## Your instructions
Beneath this task are records; print exactly the stretch of them from the line with "# Components in" through the line with "# Getting involved", both ends included.

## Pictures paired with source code
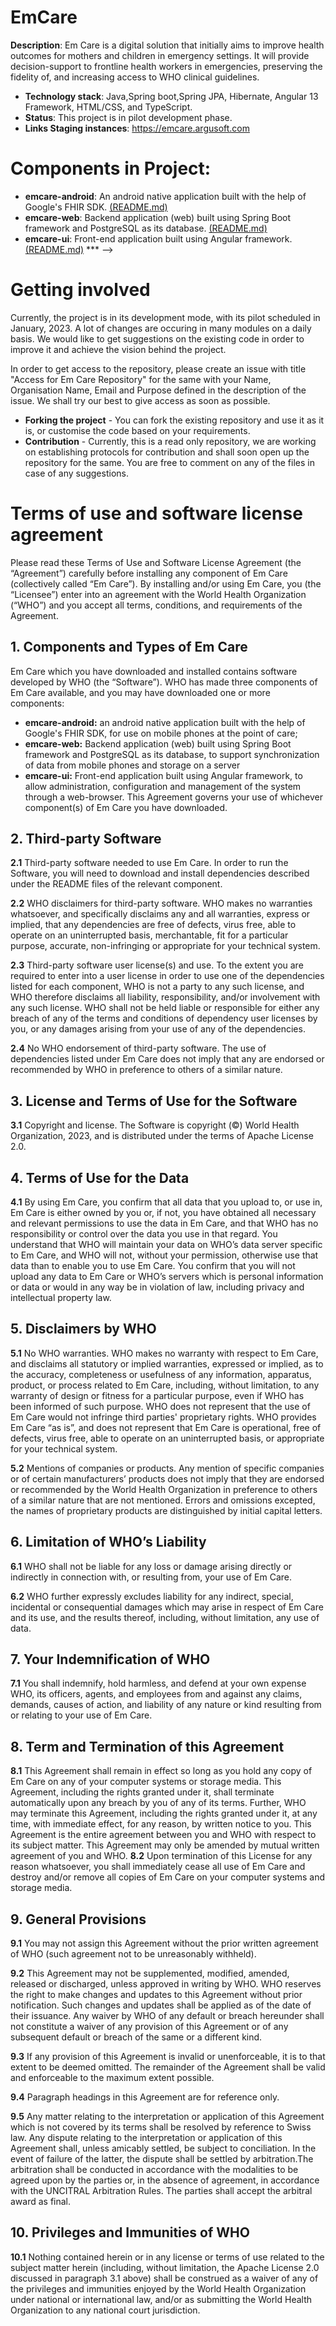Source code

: # EmCare

 **Description**: Em Care is a digital solution that initially aims to improve health outcomes for mothers and children in emergency settings. It will provide decision-support to frontline health workers in emergencies, preserving the fidelity of, and increasing access to WHO clinical guidelines.

   - **Technology stack**: Java,Spring boot,Spring JPA, Hibernate, Angular 13 Framework, HTML/CSS, and TypeScript.
   - **Status**: This project is in pilot development phase.
   - **Links Staging instances**: https://emcare.argusoft.com
# Components in Project:

- **emcare-android**: An android native application built with the help of Google's FHIR SDK.  [(README.md)](/emcare-android/README.md)
- **emcare-web**: Backend application (web) built using Spring Boot framework and PostgreSQL as its database. [(README.md)](/emcare-web/README.md)
- **emcare-ui**: Front-end application built using Angular framework. [(README.md)](/emcare-ui/README.md)
*** -->
# Getting involved

Currently, the project is in its development mode, with its pilot scheduled in January, 2023. A lot of changes are occuring in many modules on a daily basis. We would like to get suggestions on the existing code in order to improve it and achieve the vision behind the project. 

In order to get access to the repository, please create an issue with title "Access for Em Care Repository" for the same with your Name, Organisation Name, Email and Purpose defined in the description of the issue. We shall try our best to give access as soon as possible. 

- **Forking the project** - You can fork the existing repository and use it as it is, or customise the code based on your requirements. 
- **Contribution** - Currently, this is a read only repository, we are working on establishing protocols for contribution and shall soon open up the repository for the same. You are free to comment on any of the files in case of any suggestions. 

# Terms of use and software license agreement
Please read these Terms of Use and Software License Agreement (the “Agreement”) carefully before installing any component of Em Care (collectively called “Em Care”).
By installing and/or using Em Care, you (the “Licensee”) enter into an agreement with the World Health Organization (“WHO”) and you accept all terms, conditions, and requirements of the Agreement. 

  ## 1. Components and Types of Em Care
  Em Care which you have downloaded and installed contains software developed by WHO (the “Software”).  WHO has made three components of Em Care available, and you may have downloaded one or more components: 

  - **emcare-android:** an android native application built with the help of Google's FHIR SDK, for use on mobile phones at the point of care;
  - **emcare-web:** Backend application (web) built using Spring Boot framework and PostgreSQL as its database, to support synchronization of data from mobile phones and storage on a server
  - **emcare-ui:** Front-end application built using Angular framework, to allow administration, configuration and management of the system through a web-browser.
  This Agreement governs your use of whichever component(s) of Em Care you have downloaded. 
  ## 2. Third-party Software  
   **2.1**  Third-party software needed to use Em Care.  In order to run the Software, you will need to download and install dependencies described under the README files of the relevant component. 

   **2.2** WHO disclaimers for third-party software. WHO makes no warranties whatsoever, and specifically disclaims any and all warranties, express or implied, that any dependencies are free of defects, virus free, able to operate on an uninterrupted basis, merchantable, fit for a particular purpose, accurate, non-infringing or appropriate for your technical system.  

   **2.3** Third-party software user license(s) and use.  To the extent you are required to enter into a user license in order to use one of the dependencies listed for each component, WHO is not a party to any such license, and WHO therefore disclaims all liability, responsibility, and/or involvement with any such license. WHO shall not be held liable or responsible for either any breach of any of the terms and conditions of dependency user licenses by you, or any damages arising from your use of any of the dependencies.

   **2.4** No WHO endorsement of third-party software.  The use of dependencies listed under Em Care does not imply that any are endorsed or recommended by WHO in preference to others of a similar nature.
  ## 3. License and Terms of Use for the Software

  **3.1** Copyright and license. The Software is copyright (©) World Health Organization, 2023, and is distributed under the terms of Apache License 2.0.

  ## 4. Terms of Use for the Data

  **4.1** By using Em Care, you confirm that all data that you upload to, or use in, Em Care is either owned by you or, if not, you have obtained all necessary and relevant permissions to use the data in Em Care, and that WHO has no responsibility or control over the data you use in that regard. You understand that WHO will maintain your data on WHO’s data server specific to Em Care, and WHO will not, without your permission, otherwise use that data than to enable you to use Em Care. You confirm that you will not upload any data to Em Care or WHO’s servers which is personal information or data or would in any way be in violation of law, including privacy and intellectual property law.

  ## 5. Disclaimers by WHO 

  **5.1**  No WHO warranties.  WHO makes no warranty with respect to Em Care, and disclaims all statutory or implied warranties, expressed or implied, as to the accuracy, completeness or usefulness of any information, apparatus, product, or process related to Em Care, including, without limitation, to any warranty of design or fitness for a particular purpose, even if WHO has been informed of such purpose. WHO does not represent that the use of Em Care would not infringe third parties' proprietary rights.  WHO provides Em Care “as is”, and does not represent that Em Care is operational, free of defects, virus free, able to operate on an uninterrupted basis, or appropriate for your technical system. 

  **5.2**  Mentions of companies or products. Any mention of specific companies or of certain manufacturers’ products does not imply that they are endorsed or recommended by the World Health Organization in preference to others of a similar nature that are not mentioned. Errors and omissions excepted, the names of proprietary products are distinguished by initial capital letters.

  ## 6. Limitation of WHO’s Liability

  **6.1**  WHO shall not be liable for any loss or damage arising directly or indirectly in connection with, or resulting from, your use of Em Care.

  **6.2** WHO further expressly excludes liability for any indirect, special, incidental or consequential damages which may arise in respect of Em Care and its use, and the results thereof, including, without limitation, any use of data.

  ## 7. Your Indemnification of WHO

  **7.1**  You shall indemnify, hold harmless, and defend at your own expense WHO, its officers, agents, and employees from and against any claims, demands, causes of action, and liability of any nature or kind resulting from or relating to your use of Em Care.

  ## 8. Term and Termination of this Agreement

  **8.1** This Agreement shall remain in effect so long as you hold any copy of Em Care on any of your computer systems or storage media. This Agreement, including the rights granted under it, shall terminate automatically upon any breach by you of any of its terms. Further, WHO may terminate this Agreement, including the rights granted under it, at any time, with immediate effect, for any reason, by written notice to you.  This Agreement is the entire agreement between you and WHO with respect to its subject matter.  This Agreement may only be amended by mutual written agreement of you and WHO.
  **8.2**  Upon termination of this License for any reason whatsoever, you shall immediately cease all use of Em Care and destroy and/or remove all copies of Em Care on your computer systems and storage media.

  ## 9. General Provisions

  **9.1**  You may not assign this Agreement without the prior written agreement of WHO (such agreement not to be unreasonably withheld).

  **9.2**  This Agreement may not be supplemented, modified, amended, released or discharged, unless approved in writing by WHO. WHO reserves the right to make changes and updates to this Agreement without prior notification. Such changes and updates shall be applied as of the date of their issuance. Any waiver by WHO of any default or breach hereunder shall not constitute a waiver of any provision of this Agreement or of any subsequent default or breach of the same or a different kind.

  **9.3**  If any provision of this Agreement is invalid or unenforceable, it is to that extent to be deemed omitted. The remainder of the Agreement shall be valid and enforceable to the maximum extent possible.

  **9.4**  Paragraph headings in this Agreement are for reference only.

  **9.5**  Any matter relating to the interpretation or application of this Agreement which is not covered by its terms shall be resolved by reference to Swiss law. Any dispute relating to the interpretation or application of this Agreement shall, unless amicably settled, be subject to conciliation. In the event of failure of the latter, the dispute shall be settled by arbitration.The arbitration shall be conducted in accordance with the modalities to be agreed upon by the parties or, in the absence of agreement, in accordance with the UNCITRAL Arbitration Rules. The parties shall accept the arbitral award as final.

  ## 10. Privileges and Immunities of WHO

  **10.1**  Nothing contained herein or in any license or terms of use related to the subject matter herein (including, without limitation, the Apache License 2.0 discussed in paragraph 3.1 above) shall be construed as a waiver of any of the privileges and immunities enjoyed by the World Health Organization under national or international law, and/or as submitting the World Health Organization to any national court jurisdiction.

## Output below
# Components in Project:

- **emcare-android**: An android native application built with the help of Google's FHIR SDK.  [(README.md)](/emcare-android/README.md)
- **emcare-web**: Backend application (web) built using Spring Boot framework and PostgreSQL as its database. [(README.md)](/emcare-web/README.md)
- **emcare-ui**: Front-end application built using Angular framework. [(README.md)](/emcare-ui/README.md)
*** -->
# Getting involved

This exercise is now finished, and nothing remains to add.